Thomas Geoghegan, the prominent labor lawyer, has a novel take on the National Labor Relations Board’s attempts to prevent Boeing from opening a plant in a right-to-work state: save Boeing from itself! The workers in these right-to-work states are stupid!



We depend on Boeing to out-compete Airbus, its European rival. But when major firms move South, it is usually a harbinger of quality decline. Over and over as a labor lawyer in the 1980s and ’90s, I saw companies move away from Chicago, where the pay was $28 an hour, to some place in South Carolina or Louisiana where the pay was about half that. While these moves aggrieved me as a union lawyer, it might have consoled me as an American if those companies went on to thrive globally.


My first impulse as a Southerner is to be furious. South Carolina workers should be angry at this condescension. Still, I am going to be frank and make a concession: in some places in the deep south, my hometown in Mississippi, for example, there is some truth in Geoghegan’s claim. I’m told that we have had trouble keeping factories because of the quality of the workers available. There is no reason, however, why with good leadership, we can’t adapt quickly and produce a capable industrial labor. Liberals see the world as stasis: a place that has had scant manufacturing can never develope a work force.


We southerners know differently–we aren’t nearly a stupid as Mr. Geoghegan thinks. We know that these factories bring not only jobs but the demand for better-prepared workers. We know that these plants can change our economies and our lives. We are ready and willing, Mr. Geohegan. The South Carolina workers will do just fine, Mr. Geoghegan, if the NRLP gets out of the way and let them have a chance. 


Geoghegan also insists that Boeing has brought the NRLP’s opposition on itself because the CEO admitted the company wants to build a plant in South Carolina because of union demands in Seattle. In Geogehan’s mind, this means the new plant would be built in “reprisal” for union activities, even though the new plant would not reduce the number of workers Boeing employs in Seattle. Does anybody take seriously Geohegan’s claim that if the CEO hadn’t said that costs were driving the company to South Carolina the NRLP would not have involved itself?


Oh, yeah, and the union demands are so easily affordable!



Here is yet another American firm seeking to ruin its reputation for quality. Why? To save $14 an hour! Seriously: Is that going to help sell the Dreamliner? In terms of the finished product, the labor cost is minuscule: $14 in hourly wage, at most. It’s incredible that conservatives claim such small differences in labor cost would be life or death to Boeing. It’s not labor cost but labor skill that is life or death to the survival of Boeing, never mind pilots and passengers.


In other words, doubling wages is like no big deal. Companies should just do what the unions want because southern workers are just so stupid!

● ● ●

INSTRUCTIONS TO FOLLOW:
Answer these from the piece on Boeing's South Carolina plant:
1. What company does the piece name as Boeing's European rival?
2. In which state is the writer's hometown?
3. Would the new plant reduce the number of workers Boeing employs in Seattle?

INFORMATION:
● ● ●

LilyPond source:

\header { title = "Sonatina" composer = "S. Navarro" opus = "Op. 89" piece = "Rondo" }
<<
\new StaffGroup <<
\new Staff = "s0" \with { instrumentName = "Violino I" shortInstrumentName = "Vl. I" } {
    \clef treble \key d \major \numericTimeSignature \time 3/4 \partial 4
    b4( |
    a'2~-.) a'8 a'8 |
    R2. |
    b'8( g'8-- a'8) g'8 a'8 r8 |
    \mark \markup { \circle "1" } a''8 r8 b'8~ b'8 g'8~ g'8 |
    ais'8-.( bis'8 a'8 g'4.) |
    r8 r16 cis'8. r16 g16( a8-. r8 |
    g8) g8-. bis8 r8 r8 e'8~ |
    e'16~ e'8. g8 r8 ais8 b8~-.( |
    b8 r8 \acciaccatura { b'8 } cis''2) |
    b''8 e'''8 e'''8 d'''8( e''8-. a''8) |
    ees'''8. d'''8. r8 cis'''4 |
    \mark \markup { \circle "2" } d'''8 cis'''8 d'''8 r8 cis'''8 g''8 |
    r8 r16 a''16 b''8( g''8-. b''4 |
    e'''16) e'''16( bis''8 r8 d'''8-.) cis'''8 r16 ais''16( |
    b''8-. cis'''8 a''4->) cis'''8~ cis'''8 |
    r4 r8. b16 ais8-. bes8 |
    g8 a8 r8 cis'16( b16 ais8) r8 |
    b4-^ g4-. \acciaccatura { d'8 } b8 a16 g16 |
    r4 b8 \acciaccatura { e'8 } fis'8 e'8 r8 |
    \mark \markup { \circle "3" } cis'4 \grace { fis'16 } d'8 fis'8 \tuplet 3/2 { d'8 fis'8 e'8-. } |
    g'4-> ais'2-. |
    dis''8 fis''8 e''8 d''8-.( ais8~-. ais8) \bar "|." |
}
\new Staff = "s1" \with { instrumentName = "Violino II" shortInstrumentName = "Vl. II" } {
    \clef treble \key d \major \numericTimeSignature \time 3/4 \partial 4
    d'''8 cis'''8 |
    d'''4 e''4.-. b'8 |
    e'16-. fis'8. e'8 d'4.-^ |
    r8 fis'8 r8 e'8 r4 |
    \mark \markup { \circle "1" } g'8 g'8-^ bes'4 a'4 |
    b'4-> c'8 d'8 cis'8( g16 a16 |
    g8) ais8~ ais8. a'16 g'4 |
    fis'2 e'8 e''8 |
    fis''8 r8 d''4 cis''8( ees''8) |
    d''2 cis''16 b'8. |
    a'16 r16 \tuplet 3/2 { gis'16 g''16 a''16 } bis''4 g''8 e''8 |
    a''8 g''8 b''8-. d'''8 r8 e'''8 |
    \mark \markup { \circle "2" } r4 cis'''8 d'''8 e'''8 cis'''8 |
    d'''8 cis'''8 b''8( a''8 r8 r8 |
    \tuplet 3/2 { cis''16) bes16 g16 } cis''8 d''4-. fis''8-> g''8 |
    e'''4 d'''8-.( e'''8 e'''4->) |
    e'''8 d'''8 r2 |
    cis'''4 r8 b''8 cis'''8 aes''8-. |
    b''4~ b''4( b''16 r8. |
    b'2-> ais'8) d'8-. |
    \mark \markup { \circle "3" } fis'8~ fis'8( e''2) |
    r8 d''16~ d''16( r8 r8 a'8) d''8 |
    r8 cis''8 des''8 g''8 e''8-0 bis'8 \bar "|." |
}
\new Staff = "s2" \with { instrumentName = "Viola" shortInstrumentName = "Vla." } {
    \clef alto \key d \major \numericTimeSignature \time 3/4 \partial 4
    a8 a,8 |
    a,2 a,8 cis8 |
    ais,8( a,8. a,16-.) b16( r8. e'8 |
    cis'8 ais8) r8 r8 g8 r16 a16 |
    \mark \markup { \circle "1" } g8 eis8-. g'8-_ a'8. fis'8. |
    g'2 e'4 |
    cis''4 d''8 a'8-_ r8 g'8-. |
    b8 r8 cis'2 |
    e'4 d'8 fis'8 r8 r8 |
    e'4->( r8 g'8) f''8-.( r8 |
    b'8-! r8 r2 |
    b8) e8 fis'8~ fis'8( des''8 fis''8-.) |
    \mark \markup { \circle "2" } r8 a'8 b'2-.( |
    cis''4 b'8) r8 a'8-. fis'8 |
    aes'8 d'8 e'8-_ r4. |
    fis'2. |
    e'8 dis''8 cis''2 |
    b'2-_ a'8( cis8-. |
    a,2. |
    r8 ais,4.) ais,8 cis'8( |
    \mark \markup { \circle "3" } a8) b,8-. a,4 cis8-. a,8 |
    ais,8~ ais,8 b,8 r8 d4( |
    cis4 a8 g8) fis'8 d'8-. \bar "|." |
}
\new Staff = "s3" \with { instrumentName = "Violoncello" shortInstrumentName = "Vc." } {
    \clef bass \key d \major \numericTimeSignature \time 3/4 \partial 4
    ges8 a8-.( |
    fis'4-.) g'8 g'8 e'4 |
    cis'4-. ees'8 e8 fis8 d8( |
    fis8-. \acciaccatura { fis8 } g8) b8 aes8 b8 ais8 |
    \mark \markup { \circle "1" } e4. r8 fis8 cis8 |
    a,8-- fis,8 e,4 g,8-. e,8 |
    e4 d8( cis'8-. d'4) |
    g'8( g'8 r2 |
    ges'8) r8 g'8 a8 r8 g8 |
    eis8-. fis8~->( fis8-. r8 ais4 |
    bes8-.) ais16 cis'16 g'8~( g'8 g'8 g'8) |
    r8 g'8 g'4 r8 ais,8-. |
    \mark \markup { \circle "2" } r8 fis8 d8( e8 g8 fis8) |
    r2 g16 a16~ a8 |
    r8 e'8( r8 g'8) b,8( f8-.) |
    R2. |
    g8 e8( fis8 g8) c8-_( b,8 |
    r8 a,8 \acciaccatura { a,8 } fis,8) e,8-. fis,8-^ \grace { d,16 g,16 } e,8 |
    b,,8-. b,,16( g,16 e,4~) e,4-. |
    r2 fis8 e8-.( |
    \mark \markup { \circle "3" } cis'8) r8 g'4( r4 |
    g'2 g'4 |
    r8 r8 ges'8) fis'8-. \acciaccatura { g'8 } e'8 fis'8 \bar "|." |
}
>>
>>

● ● ●

SOLUTION:
1. Airbus
2. Mississippi
3. No